“It’s about the fun of breaking things,” Bear says, “finding ways to use hardware that was either blocked or that it was not designed for and trying to come up with new usages. If there were no hackers, everything would be stale and just good enough. Hackers challenge the current technology and force designers to make things better.”
Working in cramped labs stuffed with specialized equipment, iSTARE vets schematics and other early design materials. But ultimately the group is at its most effective when it reverse engineers, or works backward from, the finished product. The goal is to probe the chip for weaknesses under the same conditions an attacker would—albeit with prototypes or even virtualized renderings—using tools like electron microscopes to peer inside the processor’s inner workings. And while iSTARE has access to top-of-the-line analysis equipment that most digital scammers and criminal hackers wouldn’t, Bear emphasizes that the cost of many advanced analysis tools has come down and that motivated attackers, particularly state-backed actors, can get their hands on whatever they need.

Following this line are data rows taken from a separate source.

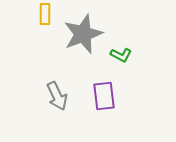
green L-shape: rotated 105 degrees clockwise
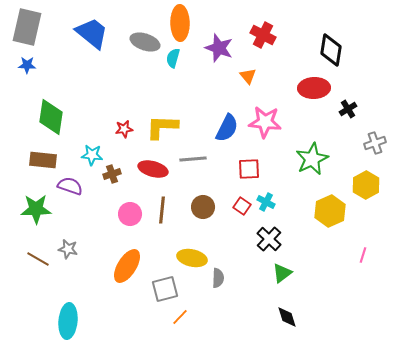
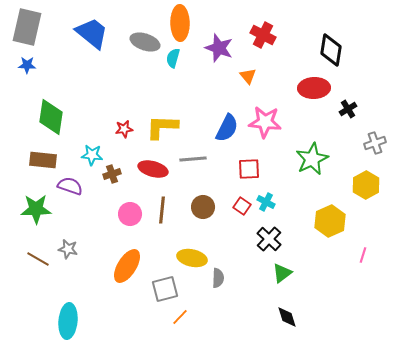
yellow hexagon at (330, 211): moved 10 px down
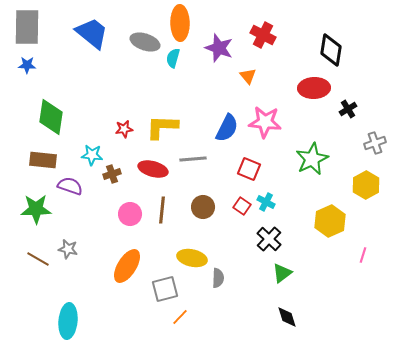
gray rectangle at (27, 27): rotated 12 degrees counterclockwise
red square at (249, 169): rotated 25 degrees clockwise
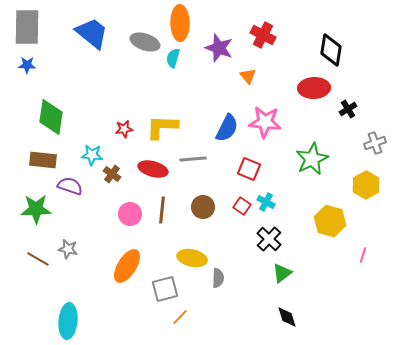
brown cross at (112, 174): rotated 36 degrees counterclockwise
yellow hexagon at (330, 221): rotated 20 degrees counterclockwise
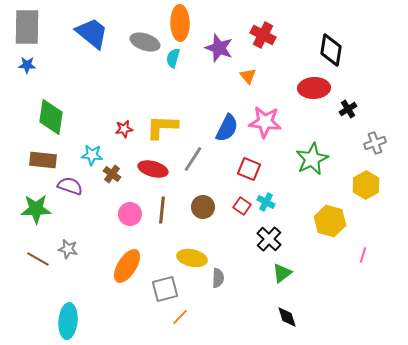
gray line at (193, 159): rotated 52 degrees counterclockwise
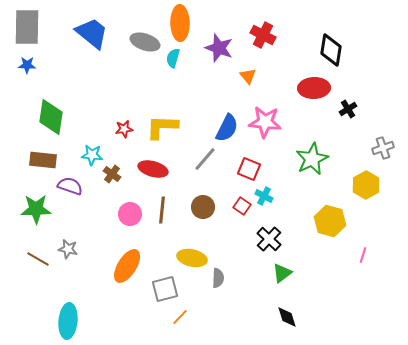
gray cross at (375, 143): moved 8 px right, 5 px down
gray line at (193, 159): moved 12 px right; rotated 8 degrees clockwise
cyan cross at (266, 202): moved 2 px left, 6 px up
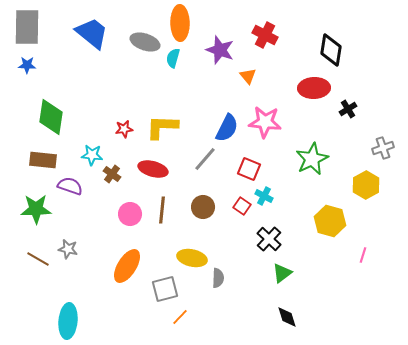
red cross at (263, 35): moved 2 px right
purple star at (219, 48): moved 1 px right, 2 px down
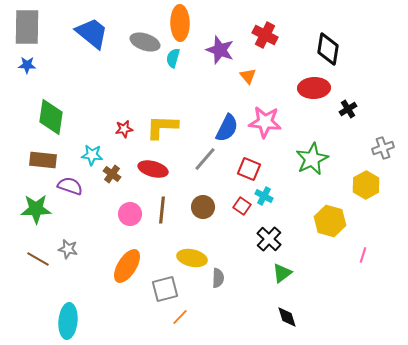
black diamond at (331, 50): moved 3 px left, 1 px up
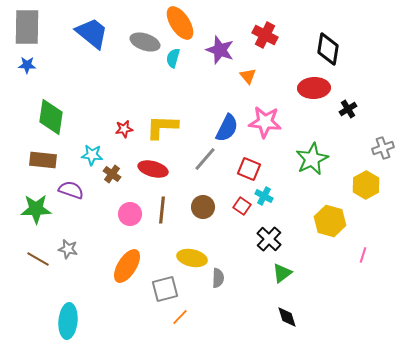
orange ellipse at (180, 23): rotated 32 degrees counterclockwise
purple semicircle at (70, 186): moved 1 px right, 4 px down
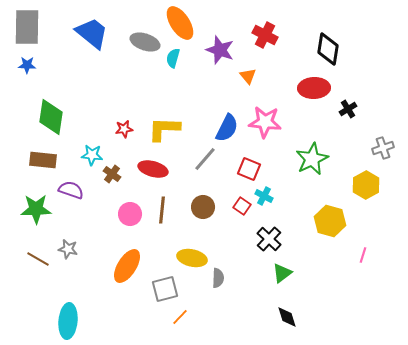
yellow L-shape at (162, 127): moved 2 px right, 2 px down
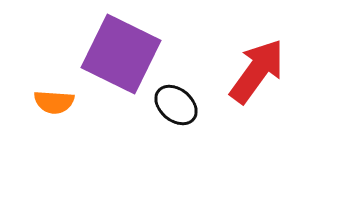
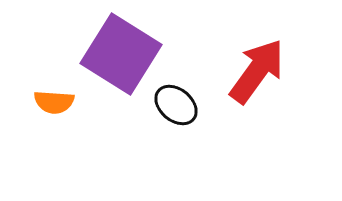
purple square: rotated 6 degrees clockwise
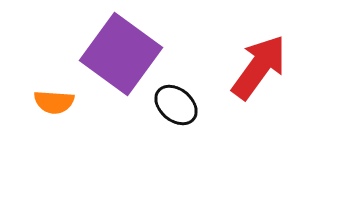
purple square: rotated 4 degrees clockwise
red arrow: moved 2 px right, 4 px up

iSTARE operates as a consulting group within Intel. The company encourages its design, architecture, and development teams to request audits and reviews from iSTARE early in the creation process so there’s actually time to make changes based on any findings. Isaura Gaeta, vice president of security research for Intel’s product assurance and security engineering department, notes that in fact iSTARE often has more requests than it can handle. So part of Gaeta and Brown’s work is to communicate generalizable findings and best practices as they emerge to the different divisions and development groups within Intel.
Beyond Rowhammer, chipmakers across the industry have faced other recent setbacks in the security of core conceptual designs. Beginning in 2016, for example, Intel and other manufacturers began grappling with unforeseen security weaknesses of “speculative execution.” It’s a speed and efficiency strategy in which processors would essentially make educated guesses about what users might ask them to do next and then work ahead so the task would already be in progress or complete if needed. Research exploded into attacks that could grab troves of data from this process, even in the most secure chips, and companies like Intel struggled to release adequate fixes on the fly. Ultimately, chips needed to be fundamentally rearchitected to address the risk.
Around the same time that researchers would have disclosed their initial speculative execution attack findings to Intel, the company formed iSTARE as a reorganization of other existing hardware security assessment groups within the company. In general, chipmakers across the industry have had to substantially overhaul their auditing processes, vulnerability disclosure programs, and funding of both internal and external security research in response to the Spectre and Meltdown speculative execution revelations.
“A few years back, maybe a decade back, the vendors were much more reluctant to see that hardware, just like software, will contain bugs and try to make sure that these bugs are not in the product that the customers then use,” says Daniel Gruss, a researcher at Graz University of Technology in Austria.